The records:
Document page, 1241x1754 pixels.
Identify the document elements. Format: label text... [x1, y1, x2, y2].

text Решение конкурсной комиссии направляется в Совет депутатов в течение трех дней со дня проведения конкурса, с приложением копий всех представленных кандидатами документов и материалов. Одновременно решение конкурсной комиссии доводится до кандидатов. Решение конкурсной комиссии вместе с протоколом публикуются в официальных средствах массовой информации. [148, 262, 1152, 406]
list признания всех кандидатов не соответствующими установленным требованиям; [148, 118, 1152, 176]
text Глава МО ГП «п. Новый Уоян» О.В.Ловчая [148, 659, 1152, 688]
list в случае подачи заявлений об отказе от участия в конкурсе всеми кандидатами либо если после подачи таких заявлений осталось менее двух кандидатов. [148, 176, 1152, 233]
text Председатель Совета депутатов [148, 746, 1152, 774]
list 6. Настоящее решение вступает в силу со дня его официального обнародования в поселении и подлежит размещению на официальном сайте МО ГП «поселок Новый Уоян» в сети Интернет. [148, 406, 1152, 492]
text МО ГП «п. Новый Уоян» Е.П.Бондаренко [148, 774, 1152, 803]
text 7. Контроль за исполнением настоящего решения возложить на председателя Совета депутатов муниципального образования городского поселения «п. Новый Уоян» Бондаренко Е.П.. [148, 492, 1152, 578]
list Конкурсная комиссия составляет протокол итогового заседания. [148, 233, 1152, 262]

Assignment: Every entry shown above should be written out again without a single difference.

Written solution:
Document page, 1241x1754 pixels.
Identify the document elements. Format: label text... [x1, y1, x2, y2].

text Решение конкурсной комиссии направляется в Совет депутатов в течение трех дней со дня проведения конкурса, с приложением копий всех представленных кандидатами документов и материалов. Одновременно решение конкурсной комиссии доводится до кандидатов. Решение конкурсной комиссии вместе с протоколом публикуются в официальных средствах массовой информации. [148, 262, 1152, 406]
list признания всех кандидатов не соответствующими установленным требованиям; [148, 118, 1152, 176]
text Глава МО ГП «п. Новый Уоян» О.В.Ловчая [148, 659, 1152, 688]
list в случае подачи заявлений об отказе от участия в конкурсе всеми кандидатами либо если после подачи таких заявлений осталось менее двух кандидатов. [148, 176, 1152, 233]
text Председатель Совета депутатов [148, 746, 1152, 774]
list 6. Настоящее решение вступает в силу со дня его официального обнародования в поселении и подлежит размещению на официальном сайте МО ГП «поселок Новый Уоян» в сети Интернет. [148, 406, 1152, 492]
text МО ГП «п. Новый Уоян» Е.П.Бондаренко [148, 774, 1152, 803]
text 7. Контроль за исполнением настоящего решения возложить на председателя Совета депутатов муниципального образования городского поселения «п. Новый Уоян» Бондаренко Е.П.. [148, 492, 1152, 578]
list Конкурсная комиссия составляет протокол итогового заседания. [148, 233, 1152, 262]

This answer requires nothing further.